Supplied entries
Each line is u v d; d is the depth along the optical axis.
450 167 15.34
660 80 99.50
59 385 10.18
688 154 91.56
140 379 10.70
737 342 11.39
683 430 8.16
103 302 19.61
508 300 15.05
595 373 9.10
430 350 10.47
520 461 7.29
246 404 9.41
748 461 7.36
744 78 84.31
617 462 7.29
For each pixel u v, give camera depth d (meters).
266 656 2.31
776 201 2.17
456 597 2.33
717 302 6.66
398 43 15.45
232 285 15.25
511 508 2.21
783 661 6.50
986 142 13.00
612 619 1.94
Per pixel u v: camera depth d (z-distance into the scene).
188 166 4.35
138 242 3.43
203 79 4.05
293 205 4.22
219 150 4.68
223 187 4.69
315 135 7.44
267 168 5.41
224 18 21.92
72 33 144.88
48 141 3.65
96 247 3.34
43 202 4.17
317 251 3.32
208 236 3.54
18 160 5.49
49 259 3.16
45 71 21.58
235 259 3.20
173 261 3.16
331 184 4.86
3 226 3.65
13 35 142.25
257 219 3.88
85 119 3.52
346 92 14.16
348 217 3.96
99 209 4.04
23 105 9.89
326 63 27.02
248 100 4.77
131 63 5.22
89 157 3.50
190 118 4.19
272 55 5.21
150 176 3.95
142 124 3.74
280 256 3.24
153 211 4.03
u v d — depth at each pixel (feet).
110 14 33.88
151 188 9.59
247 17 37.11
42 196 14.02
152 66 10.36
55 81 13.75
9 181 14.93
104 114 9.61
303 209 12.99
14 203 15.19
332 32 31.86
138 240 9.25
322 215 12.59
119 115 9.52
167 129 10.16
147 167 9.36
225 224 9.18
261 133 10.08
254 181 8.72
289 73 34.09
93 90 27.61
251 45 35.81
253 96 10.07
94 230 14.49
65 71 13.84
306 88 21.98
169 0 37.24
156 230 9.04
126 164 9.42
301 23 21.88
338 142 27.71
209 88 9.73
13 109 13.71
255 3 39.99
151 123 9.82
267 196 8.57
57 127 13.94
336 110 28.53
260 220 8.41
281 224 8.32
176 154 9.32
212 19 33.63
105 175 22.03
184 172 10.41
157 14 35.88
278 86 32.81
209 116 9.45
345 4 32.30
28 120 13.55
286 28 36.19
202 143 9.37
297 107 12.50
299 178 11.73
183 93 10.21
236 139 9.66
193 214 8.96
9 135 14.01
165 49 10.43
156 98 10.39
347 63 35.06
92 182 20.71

The problem
Take the lines from the first line of the records through the line holding "783 661 6.50", both included, and please reproduce them exactly with nothing added.

Answer to the exercise
Each line is u v d; d is the depth along the optical axis.
450 167 15.34
660 80 99.50
59 385 10.18
688 154 91.56
140 379 10.70
737 342 11.39
683 430 8.16
103 302 19.61
508 300 15.05
595 373 9.10
430 350 10.47
520 461 7.29
246 404 9.41
748 461 7.36
744 78 84.31
617 462 7.29
For each pixel u v, give camera depth d (meters).
266 656 2.31
776 201 2.17
456 597 2.33
717 302 6.66
398 43 15.45
232 285 15.25
511 508 2.21
783 661 6.50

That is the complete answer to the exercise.